= Progastrin =

Progastrin is an 80-amino acid intracellular protein and the precursor of gastrin, a gastrointestinal hormone produced by G cells in the gastric antrum. The main function of gastrin is to regulate acid secretion. During digestion, only gastrin is released into the bloodstream and stimulates the secretion of hydrochloric acid in the stomach as well as pancreatic digestive enzymes. In humans, progastrin is encoded by the GAST gene. Progastrin is expressed primarily in stomach tissue.

== Discovery ==
In 1905, John Sydney Edkins demonstrated the existence of a hormone responsible for the secretion of gastric acid. This hormone was named gastric secretin or gastrin. But it was not until 1979 and later in 1987 and 1988 that progastrin was identified as the precursor to gastrin. His protein sequence and mRNA were revealed.

Not to be confused with progastrin, Pro-Gastrin-Releasing-Peptide is the precursor of Gastrin-releasing peptide (GRP), a neuropeptide which belongs to the bombesin/neuromedin B family and whose expression is important in the intestine and brain. GRP is involved in many physiological and pathophysiological processes. Gastrin-Releasing Peptide stimulates the release of gastrin and other gastrointestinal hormones. It helps regulate food intake. There are also two types of progastrin, the intracellular progastrin discussed in this article and the extracellular progastrin, mainly called hPG80.

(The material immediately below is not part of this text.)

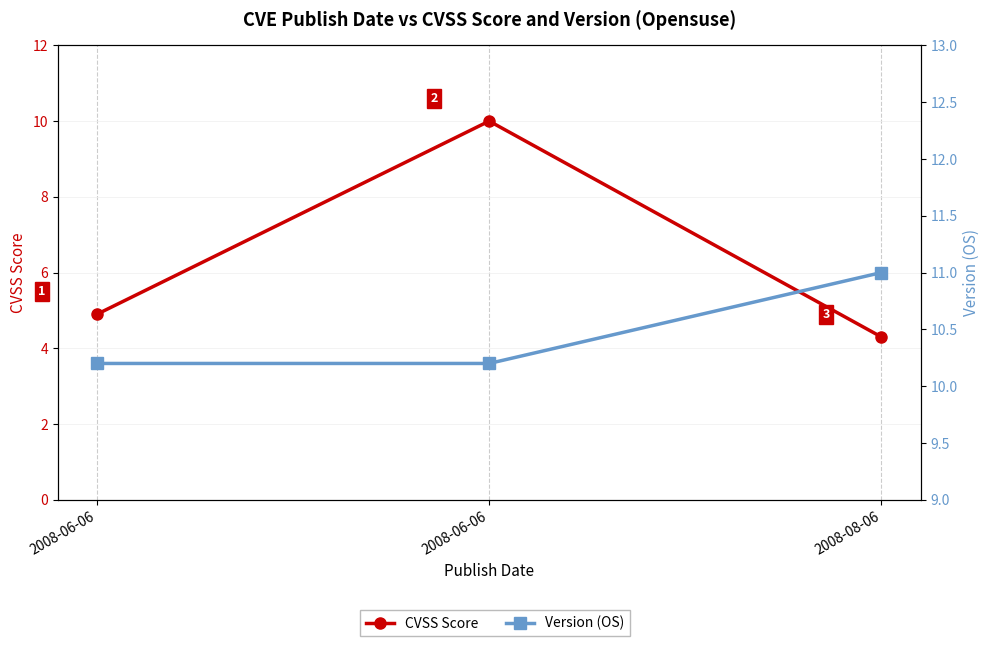

Reading left to right, extract all data points from this chart.

CVSS Score: 2008-06-06=4.9	2008-06-06=10.0	2008-08-06=4.3
Version (OS): 2008-06-06=10.2	2008-06-06=10.2	2008-08-06=11.0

== Structure and production ==
The GAST gene is located on chromosome 17 (17q21). It consists of three exons containing the sequence that encodes preprogastrin. Progastrin is made up of several alpha helices. The primary structure of human preprogastrin consists of a 21 amino acid signal sequence at the N-terminus followed by a spacer peptide, a bioactive domain and finally a C-terminal flanking peptide (CTFP).

== Action ==
The production of gastrin allows the production of gastric acid during food intake to be promoted. Progastrin has also been shown to be expressed in other healthy tissues (cerebellum, pituitary gland, pancreas, testicles), but to a much lesser extent than in the stomach and in different forms. For example, carboxyamide gastrin is found in the testicles. However, the role of progastrin in these organs is not clearly established.

== Biosynthesis ==
In humans, the GAST gene encodes a 101-amino acid precursor peptide, preprogastrin. The latter is synthesized and matured in the endoplasmic reticulum. Upon initiation of translation, the signal sequence facilitating the translocation of the polypeptide is eliminated by a membrane-bound signal peptidase. This enzyme cleaves the born polypeptide chain between alanine residue 21 and serine 22 to generate the 80-amino acid peptide progastrin. The progastrin is then cleaved by an enzyme to give the main circulating biologically active forms of gastrin: gastrin-34 and gastrin-17, in sulfated and unsulfated forms. Both sulfation and phosphorylation play a role in the maturation process: they increase the maturation of progastrin. While phosphorylation can also affect the conversion of intermediate products with carboxy-terminal glycine (G34-Gly and G17-Gly) to mature gastrins. Small amounts of gastrin-52 (also called component 1), gastrin-14 (mini-gastrin) and even smaller fragments were detected in the serum. At this stage, two pathways of post-translational modifications exist within the antral G cells. In the dominant pathway, progastrin is cleaved at three sites, resulting in two major bioactive gastrins, gastrin-34 and gastrin-17. In the putative alternative pathway, progastrin can be cleaved only at the dibasic site closest to the C-terminus, resulting in the synthesis of gastrin-71. The other maturation products, in particular G34-Gly, G17-Gly and CTFP have various functions. CTFP has been described as capable of inducing or inhibiting apoptosis, depending on the tissue or cell type involved. After the progastrin conversion step, there is a passage through the secretory pathway.

== Under pathological conditions ==
As early as 1996, it was demonstrated that the expression of the GAST gene is required for the cellular tumorigenicity of human colorectal cancer. The GAST gene has been shown to be a downstream target of the β-catenin/TCF-4 signalling pathway. Transfection of a construct expressing a constitutively active form of β-catenin triples the activity of the GAST gene promoter. This study establishes a link between progastrin and cancer across many cellular functions involving the Wnt pathway in a cancer cell, starting with its importance for cancer stem cell survival. In pathological situations, progastrin is secreted by tumor cells into the bloodstream and is referred to as hPG80.

The expression of progastrin in many cancers has been demonstrated. It has been noted that in colorectal cancers, progastrin is more than 700 times more abundant than amidated gastrin. Another study showed that colorectal carcinomas have progastrin-derived peptides that are not converted to gastrin. Finally, it has been shown that half of the tumor cells express progastrin. Ovarian, liver and pancreatic cancers present the same scenario: unmatured progastrin is more abundant than amidated gastrin. This is because progastrin is not fully matured and is secreted into the bloodstream for many cancers.